Recorded data »
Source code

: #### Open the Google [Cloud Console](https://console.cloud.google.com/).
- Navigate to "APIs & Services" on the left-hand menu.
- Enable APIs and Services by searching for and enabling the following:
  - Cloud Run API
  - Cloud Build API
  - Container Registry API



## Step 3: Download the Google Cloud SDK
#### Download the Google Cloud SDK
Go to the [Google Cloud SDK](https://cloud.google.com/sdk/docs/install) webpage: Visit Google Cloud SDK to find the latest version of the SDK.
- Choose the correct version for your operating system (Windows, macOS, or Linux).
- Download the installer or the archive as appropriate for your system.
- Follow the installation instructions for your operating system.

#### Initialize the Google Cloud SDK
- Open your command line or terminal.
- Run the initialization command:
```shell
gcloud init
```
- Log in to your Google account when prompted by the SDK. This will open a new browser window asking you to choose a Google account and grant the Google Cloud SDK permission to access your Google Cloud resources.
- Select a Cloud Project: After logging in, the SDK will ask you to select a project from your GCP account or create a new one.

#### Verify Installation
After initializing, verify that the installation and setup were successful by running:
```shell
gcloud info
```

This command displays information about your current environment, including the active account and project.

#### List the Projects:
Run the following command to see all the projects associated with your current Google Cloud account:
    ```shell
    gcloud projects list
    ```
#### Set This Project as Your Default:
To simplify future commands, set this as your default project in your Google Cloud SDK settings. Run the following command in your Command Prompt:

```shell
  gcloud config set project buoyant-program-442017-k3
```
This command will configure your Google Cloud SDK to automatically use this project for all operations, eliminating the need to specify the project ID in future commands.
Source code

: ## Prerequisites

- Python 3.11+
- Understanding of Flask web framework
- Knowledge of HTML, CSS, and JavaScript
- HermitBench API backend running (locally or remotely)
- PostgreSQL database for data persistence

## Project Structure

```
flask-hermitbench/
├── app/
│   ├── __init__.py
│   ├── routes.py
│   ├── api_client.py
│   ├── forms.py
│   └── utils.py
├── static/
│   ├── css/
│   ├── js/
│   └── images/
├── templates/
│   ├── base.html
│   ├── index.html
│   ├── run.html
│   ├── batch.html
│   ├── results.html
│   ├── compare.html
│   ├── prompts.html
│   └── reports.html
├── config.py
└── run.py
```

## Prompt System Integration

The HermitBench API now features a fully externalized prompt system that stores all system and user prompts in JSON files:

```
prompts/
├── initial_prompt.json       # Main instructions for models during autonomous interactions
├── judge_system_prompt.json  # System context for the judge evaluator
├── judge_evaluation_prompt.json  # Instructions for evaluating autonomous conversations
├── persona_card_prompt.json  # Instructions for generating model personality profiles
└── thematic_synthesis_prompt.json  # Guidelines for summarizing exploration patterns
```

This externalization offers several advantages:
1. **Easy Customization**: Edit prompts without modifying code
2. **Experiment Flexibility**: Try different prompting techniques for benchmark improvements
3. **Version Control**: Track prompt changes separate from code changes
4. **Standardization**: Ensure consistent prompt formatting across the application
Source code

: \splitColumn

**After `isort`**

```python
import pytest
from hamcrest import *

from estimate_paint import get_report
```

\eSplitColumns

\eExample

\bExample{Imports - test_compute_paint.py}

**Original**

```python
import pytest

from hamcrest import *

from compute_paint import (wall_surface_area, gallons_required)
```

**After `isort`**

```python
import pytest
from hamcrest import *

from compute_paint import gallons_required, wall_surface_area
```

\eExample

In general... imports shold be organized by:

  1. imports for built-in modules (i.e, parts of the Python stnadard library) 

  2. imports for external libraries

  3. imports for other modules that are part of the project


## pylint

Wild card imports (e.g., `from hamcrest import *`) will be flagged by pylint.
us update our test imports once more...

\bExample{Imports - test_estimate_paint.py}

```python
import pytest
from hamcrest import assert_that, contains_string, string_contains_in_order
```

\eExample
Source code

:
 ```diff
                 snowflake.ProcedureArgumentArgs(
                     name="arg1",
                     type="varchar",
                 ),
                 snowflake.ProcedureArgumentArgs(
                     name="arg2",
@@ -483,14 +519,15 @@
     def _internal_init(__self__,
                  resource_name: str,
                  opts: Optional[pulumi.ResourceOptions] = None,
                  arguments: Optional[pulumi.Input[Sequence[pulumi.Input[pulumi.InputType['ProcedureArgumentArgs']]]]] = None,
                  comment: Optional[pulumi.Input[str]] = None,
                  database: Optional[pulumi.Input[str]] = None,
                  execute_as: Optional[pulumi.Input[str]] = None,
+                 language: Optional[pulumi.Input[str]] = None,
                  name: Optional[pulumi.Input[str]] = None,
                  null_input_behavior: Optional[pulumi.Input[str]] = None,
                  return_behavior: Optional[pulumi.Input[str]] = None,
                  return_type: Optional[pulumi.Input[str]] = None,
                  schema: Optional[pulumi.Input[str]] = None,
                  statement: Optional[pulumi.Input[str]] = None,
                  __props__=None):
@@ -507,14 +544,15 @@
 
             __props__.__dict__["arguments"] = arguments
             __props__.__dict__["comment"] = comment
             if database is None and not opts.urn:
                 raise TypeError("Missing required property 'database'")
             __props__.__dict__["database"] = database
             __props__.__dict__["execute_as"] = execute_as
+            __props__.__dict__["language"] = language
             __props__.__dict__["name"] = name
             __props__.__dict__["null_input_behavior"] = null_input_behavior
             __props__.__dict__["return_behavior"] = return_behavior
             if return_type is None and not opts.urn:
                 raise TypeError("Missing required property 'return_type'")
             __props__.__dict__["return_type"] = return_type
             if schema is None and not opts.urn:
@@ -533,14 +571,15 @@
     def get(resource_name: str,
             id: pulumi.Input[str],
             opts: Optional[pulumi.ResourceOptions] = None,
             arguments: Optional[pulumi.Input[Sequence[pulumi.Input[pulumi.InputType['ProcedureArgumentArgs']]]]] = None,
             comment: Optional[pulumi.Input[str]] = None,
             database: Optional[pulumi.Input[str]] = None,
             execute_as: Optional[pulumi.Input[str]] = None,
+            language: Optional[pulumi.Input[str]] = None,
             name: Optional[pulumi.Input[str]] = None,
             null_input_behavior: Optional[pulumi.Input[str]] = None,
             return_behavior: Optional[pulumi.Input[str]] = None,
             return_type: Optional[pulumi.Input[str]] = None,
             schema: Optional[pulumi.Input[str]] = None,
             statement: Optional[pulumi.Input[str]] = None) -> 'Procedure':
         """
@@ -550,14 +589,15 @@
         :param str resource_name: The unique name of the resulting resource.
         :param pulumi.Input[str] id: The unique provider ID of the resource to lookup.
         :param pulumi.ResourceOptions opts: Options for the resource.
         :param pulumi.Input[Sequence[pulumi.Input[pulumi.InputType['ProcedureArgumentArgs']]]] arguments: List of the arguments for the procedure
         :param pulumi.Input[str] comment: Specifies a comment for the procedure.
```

What is needed »
Please count the lines above that contain the string "raise" and reply with the number alone.

Expected answer »
2